M&G has reported net outflows of £700m from its UK retail business for 2013 after slowing flows into some of its most popular funds.
Reporting its annual results, parent company Prudential said M&G posted record profits in 2013 but acknowledged its UK business had "slowed" following four successive years atop the UK net retail sales chart.
While Prudential said M&G remained the leading fund group by gross UK retail sales last year, the business nonetheless saw £700m in net outflows.
The group said that primarily reflected the decision to slow flows into Richard Woolnough's Corporate Bond and Strategic Corporate Bond funds - decisions which have now been reversed due to improving market conditions.
The bulk of the outflows came in the first half of the year, when the group saw a net £1.2bn leave its retail business.

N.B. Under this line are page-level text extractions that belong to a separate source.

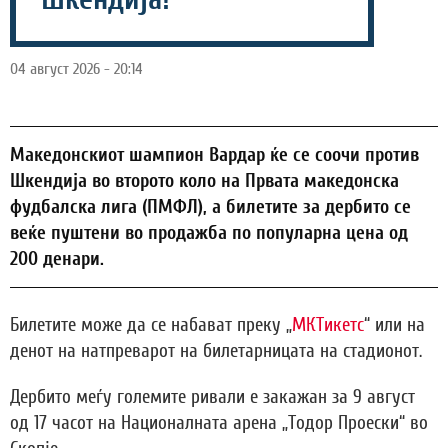
04 август 2026 - 20:14
Македонскиот шампион Вардар ќе се соочи против
Шкендија во второто коло на Првата македонска
фудбалска лига (ПМФЛ), а билетите за дербито се
веќе пуштени во продажба по популарна цена од
200 денари.
Билетите може да се набават преку „
МКТикетс
“ или на
денот на натпреварот на билетарницата на стадионот.
Дербито меѓу големите ривали е закажан за 9 август
од 17 часот на Националната арена „Тодор Проески“ во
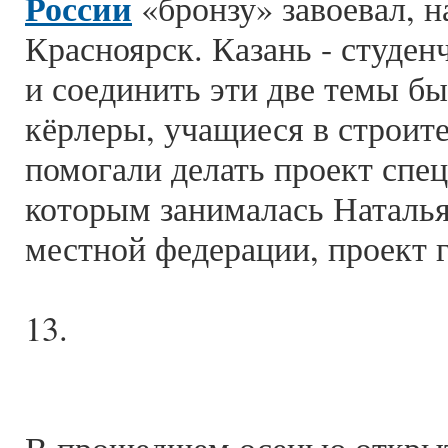
России
«бронзу» завоевал, 
Красноярск. Казань - студен
и соединить эти две темы бы
кёрлеры, учащиеся в строит
помогали делать проект спе
которым занималась Наталья
местной федерации, проект г
13.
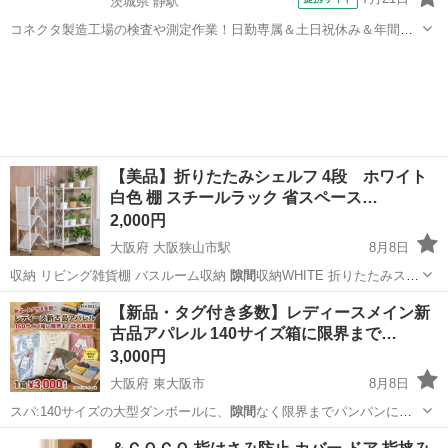
茨城県 静駅
コネクタ製造工場の検査や測定作業！日勤専属＆土日祝休み＆年間休
日128日★クリーンルーム内作業★マイカー通勤OK＆無料駐車場あり
茨城
常陸大宮市
静駅
その他
★就業先食堂利用可！日払い制度あり！《茨城県常陸大宮市》 人気の
工場のお仕事 ◇コネクタ製造工...
【美品】折りたたみシェルフ 4段 ホワイト
白色 棚 スチールラック 省スペース…
2,000円
大阪府 大阪狭山市駅
8月8日
収納 リビング雑貨棚 バスルーム収納
隙間
収納WHITE 折りたたみスチ
ールラッ…
大阪
大阪狭山市
大阪狭山市駅
収納家具
【新品・タグ付き多数】レディースメイン新
古品アパレル 140サイズ箱に限界まで…
3,000円
大阪府 東大阪市
8月8日
スパ:140サイズの大型ダンボールに、
隙間
なく限界までパンパンに詰
めて発送します…
大阪
東大阪市
その他
新古品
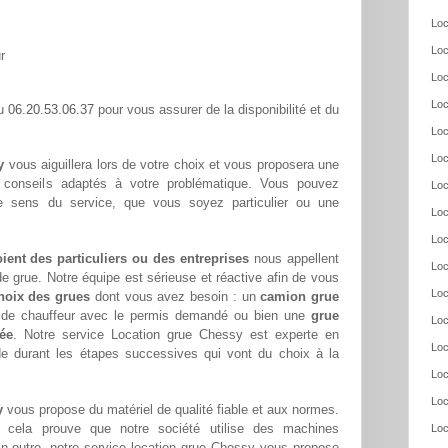
Loc
Loc
r
Loc
Loc
06.20.53.06.37
au
pour vous assurer de la disponibilité et du
Loc
Loc
y
vous aiguillera lors de votre choix et vous proposera une
s conseils adaptés à votre problématique. Vous pouvez
Loc
re sens du service, que vous soyez particulier ou une
Loc
Loc
oient des particuliers ou des entreprises
nous appellent
Loc
e grue. Notre équipe est sérieuse et réactive afin de vous
Loc
hoix des grues
dont vous avez besoin : un
camion grue
s de chauffeur avec le permis demandé ou bien une
grue
Loc
ée
. Notre service Location grue Chessy est experte en
Loc
de durant les étapes successives qui vont du choix à la
Loc
Loc
y
vous propose du matériel de qualité fiable et aux normes.
cela prouve que notre société utilise des machines
Loc
n outre, notre service location grue Chessy vous propose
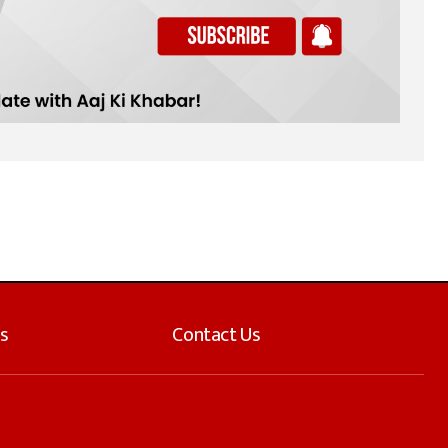
s
Contact Us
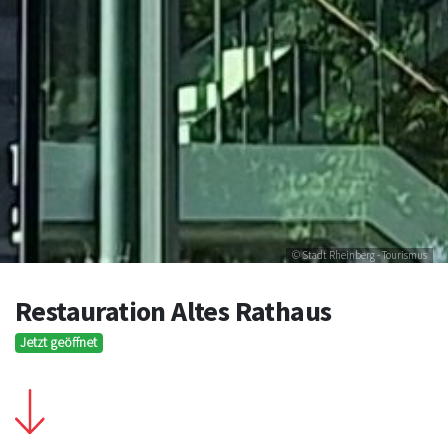
© Stadt Rheinberg - Tourismus
Restauration Altes Rathaus
Jetzt geöffnet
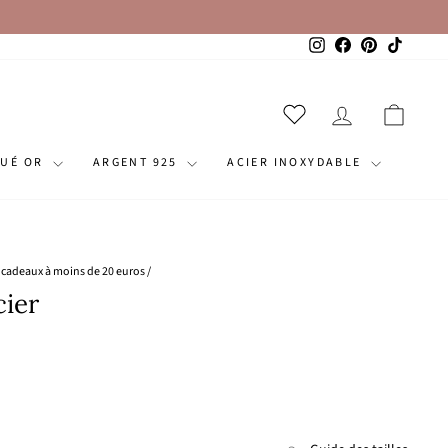
Instagram
Facebook
Pinterest
TikTok
SE CONNECT
PANI
QUÉ OR
ARGENT 925
ACIER INOXYDABLE
s cadeaux à moins de 20 euros
/
cier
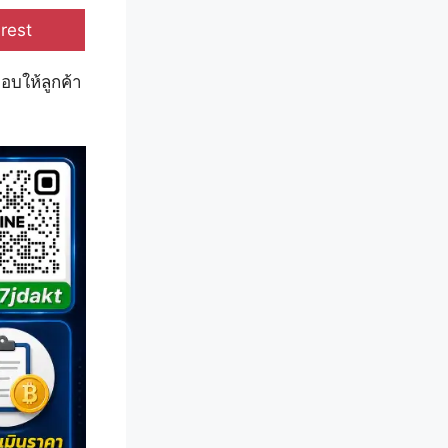
e
rest
อบให้ลูกค้า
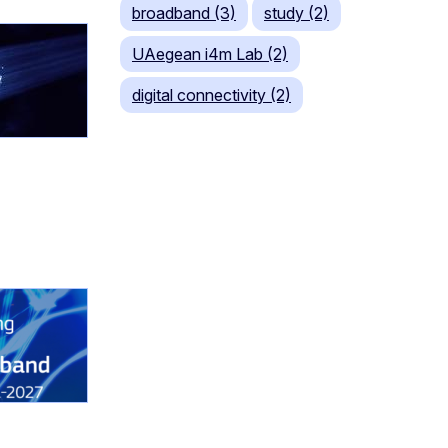
broadband (3)
study (2)
UAegean i4m Lab (2)
digital connectivity (2)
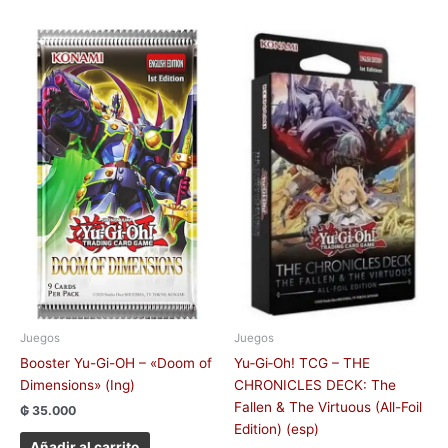
Juegos
Juegos
Booster Yu-Gi-OH – «Doom of
Yu‑Gi‑Oh! TCG – THE
Dimensions» (Ing)
CHRONICLES DECK: The
Fallen & The Virtuous (All-Foil
₲
35.000
Edition) (esp)
Añadir al carrito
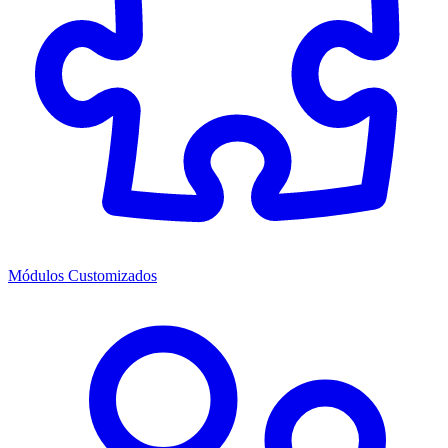
Módulos Customizados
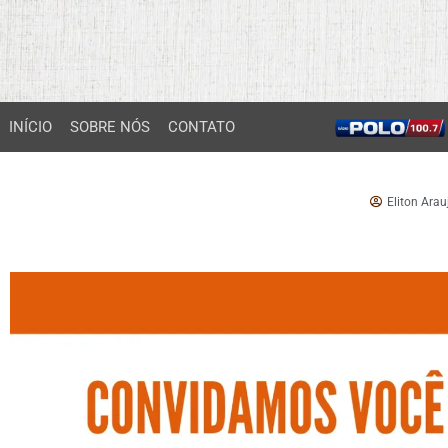
INÍCIO
SOBRE NÓS
CONTATO
Eliton Arau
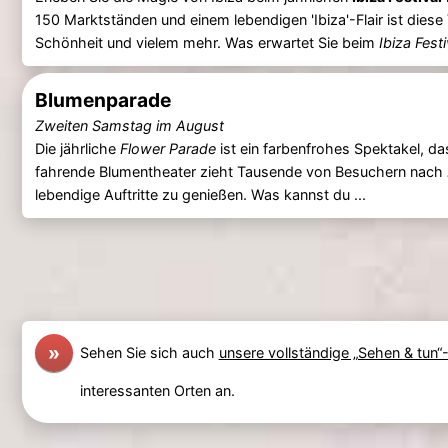
150 Marktständen und einem lebendigen 'Ibiza'-Flair ist dies
Schönheit und vielem mehr. Was erwartet Sie beim
Ibiza Festi
Blumenparade
Zweiten Samstag im August
Die jährliche
Flower Parade
ist ein farbenfrohes Spektakel, das
fahrende Blumentheater zieht Tausende von Besuchern nach
lebendige Auftritte zu genießen. Was kannst du ...
»
Sehen Sie sich auch
unsere vollständige „Sehen & tun“-
interessanten Orten an.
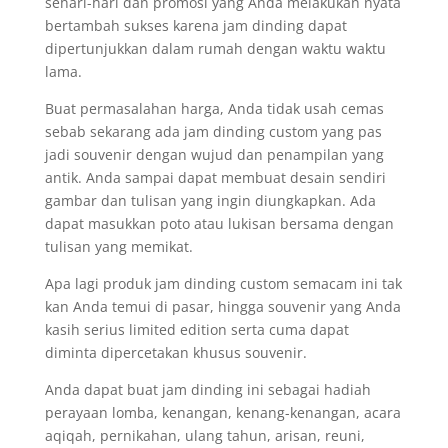
sehari-hari dan promosi yang Anda melakukan nyata
bertambah sukses karena jam dinding dapat
dipertunjukkan dalam rumah dengan waktu waktu
lama.
Buat permasalahan harga, Anda tidak usah cemas
sebab sekarang ada jam dinding custom yang pas
jadi souvenir dengan wujud dan penampilan yang
antik. Anda sampai dapat membuat desain sendiri
gambar dan tulisan yang ingin diungkapkan. Ada
dapat masukkan poto atau lukisan bersama dengan
tulisan yang memikat.
Apa lagi produk jam dinding custom semacam ini tak
kan Anda temui di pasar, hingga souvenir yang Anda
kasih serius limited edition serta cuma dapat
diminta dipercetakan khusus souvenir.
Anda dapat buat jam dinding ini sebagai hadiah
perayaan lomba, kenangan, kenang-kenangan, acara
aqiqah, pernikahan, ulang tahun, arisan, reuni,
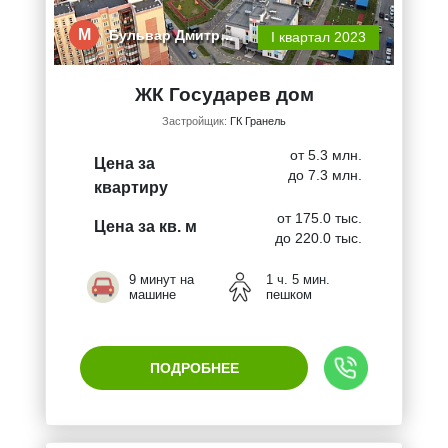
М
Бульвар Дмитр…
I квартал 2023
ЖК Государев дом
Застройщик:
ГК Гранель
от 5.3 млн.
Цена за
до 7.3 млн.
квартиру
от 175.0 тыс.
Цена за кв. м
до 220.0 тыс.
9 минут на
1 ч. 5 мин.
машине
пешком
ПОДРОБНЕЕ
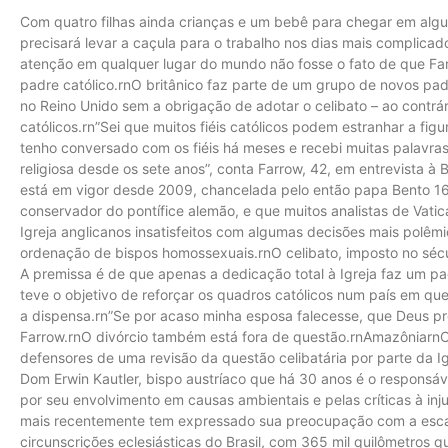
Com quatro filhas ainda crianças e um bebê para chegar em algun
precisará levar a caçula para o trabalho nos dias mais complica
atenção em qualquer lugar do mundo não fosse o fato de que Fa
padre católico.rnO britânico faz parte de um grupo de novos pad
no Reino Unido sem a obrigação de adotar o celibato – ao contrá
católicos.rn”Sei que muitos fiéis católicos podem estranhar a f
tenho conversado com os fiéis há meses e recebi muitas palavras
religiosa desde os sete anos”, conta Farrow, 42, em entrevista à 
está em vigor desde 2009, chancelada pelo então papa Bento 16
conservador do pontífice alemão, e que muitos analistas de Vat
Igreja anglicanos insatisfeitos com algumas decisões mais polêmi
ordenação de bispos homossexuais.rnO celibato, imposto no século
A premissa é de que apenas a dedicação total à Igreja faz um pa
teve o objetivo de reforçar os quadros católicos num país em que 
a dispensa.rn”Se por acaso minha esposa falecesse, que Deus pr
Farrow.rnO divórcio também está fora de questão.rnAmazôniarn
defensores de uma revisão da questão celibatária por parte da Ig
Dom Erwin Kautler, bispo austríaco que há 30 anos é o responsáv
por seu envolvimento em causas ambientais e pelas críticas à inju
mais recentemente tem expressado sua preocupação com a esca
circunscrições eclesiásticas do Brasil, com 365 mil quilômetros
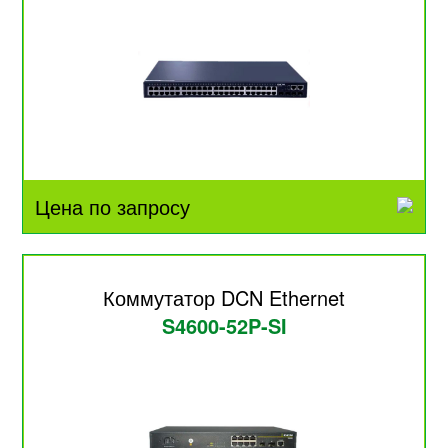
Цена по запросу
Коммутатор DCN Ethernet
S4600-52P-SI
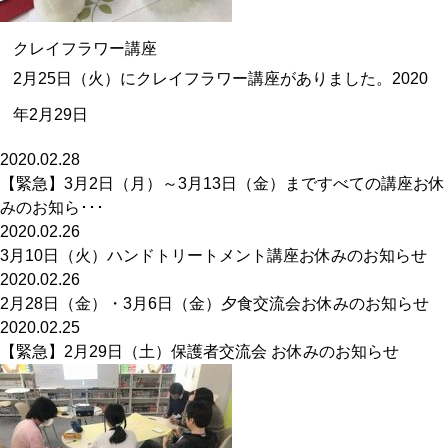
クレイフラワー講座
2月25日（火）にクレイフラワー講座がありました。
2020
年2月29日
2020.02.28
【緊急】3月2日（月）～3月13日（金）まですべての講座お休
みのお知ら･･･
2020.02.26
3月10日（火）ハンドトリートメント講座お休みのお知らせ
2020.02.26
2月28日（金）・3月6日（金）夕食交流会お休みのお知らせ
2020.02.25
【緊急】2月29日（土）保護者交流会 お休みのお知らせ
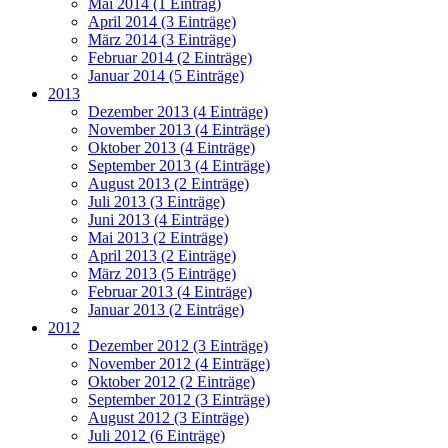
Mai 2014 (1 Eintrag)
April 2014 (3 Einträge)
März 2014 (3 Einträge)
Februar 2014 (2 Einträge)
Januar 2014 (5 Einträge)
2013
Dezember 2013 (4 Einträge)
November 2013 (4 Einträge)
Oktober 2013 (4 Einträge)
September 2013 (4 Einträge)
August 2013 (2 Einträge)
Juli 2013 (3 Einträge)
Juni 2013 (4 Einträge)
Mai 2013 (2 Einträge)
April 2013 (2 Einträge)
März 2013 (5 Einträge)
Februar 2013 (4 Einträge)
Januar 2013 (2 Einträge)
2012
Dezember 2012 (3 Einträge)
November 2012 (4 Einträge)
Oktober 2012 (2 Einträge)
September 2012 (3 Einträge)
August 2012 (3 Einträge)
Juli 2012 (6 Einträge)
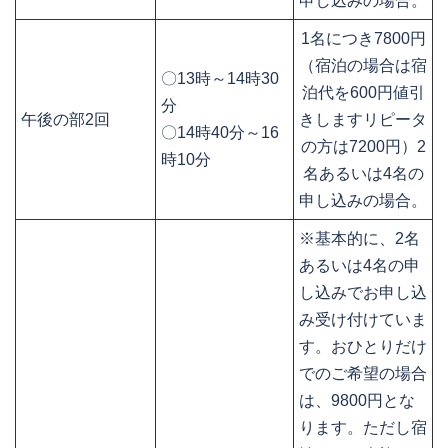
申し込みの場合。
1名につき7800円
（宿泊の場合は宿
〇13時～14時30
泊代を600円値引
分
午後の部2回
きしますリピータ
〇14時40分～16
の方は7200円）2
時10分
名あるいは4名の
申し込みの場合。
※基本的に、2名
あるいは4名の申
し込みでお申し込
み受け付けていま
す。おひとりだけ
でのご希望の場合
は、9800円とな
ります。ただし宿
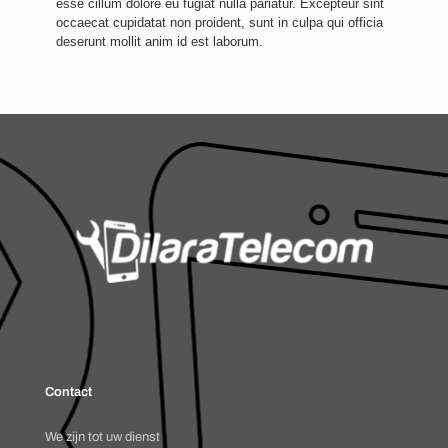
esse cillum dolore eu fugiat nulla pariatur. Excepteur sint
occaecat cupidatat non proident, sunt in culpa qui officia
deserunt mollit anim id est laborum.
Contact
We zijn tot uw dienst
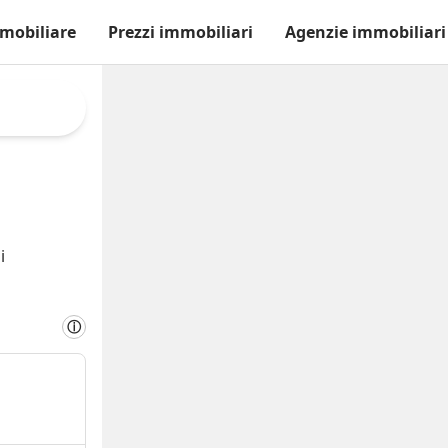
mobiliare
Prezzi immobiliari
Agenzie immobiliari
i
ⓘ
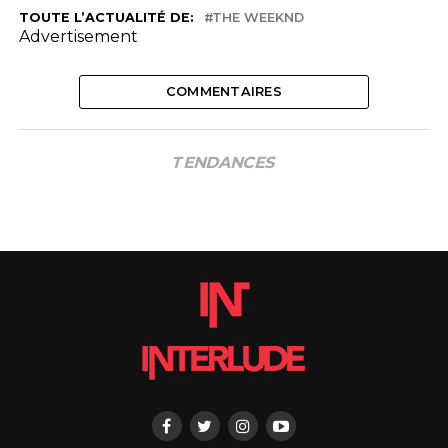
TOUTE L’ACTUALITÉ DE:
THE WEEKND
Advertisement
COMMENTAIRES
TENDANCES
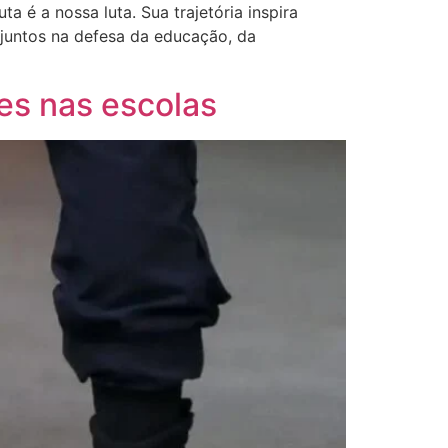
 é a nossa luta. Sua trajetória inspira
 juntos na defesa da educação, da
es nas escolas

Continued success in Europe, by contrast, saw record net retail fund flows of £7.6bn in the region for 2013, up 46% year-on-year.
In total, ten retail funds attracted net sales of at least £100m each, with Woolnough's Optimal Income fund and Stuart Rhodes' Global Dividend fund continuing to attract the "majority of money".
Those flows helped push M&G's underlying profits up 20% to £395m, a new record. Total funds under management rose 7% year-on-year to £244bn.
Looking ahead, the group said it is still "too early" to judge the impact of the RDR, but suggested it would be able to avoid the margin compression that may affect some of its peers.
"In the past few weeks, platforms have begun to disclose their own service pricing and any special fund fees agreed with asset managers. Those managers with strong brands and a reputation for investment performance will be expected to better withstand any such pressures on asset management fees," the gorup said.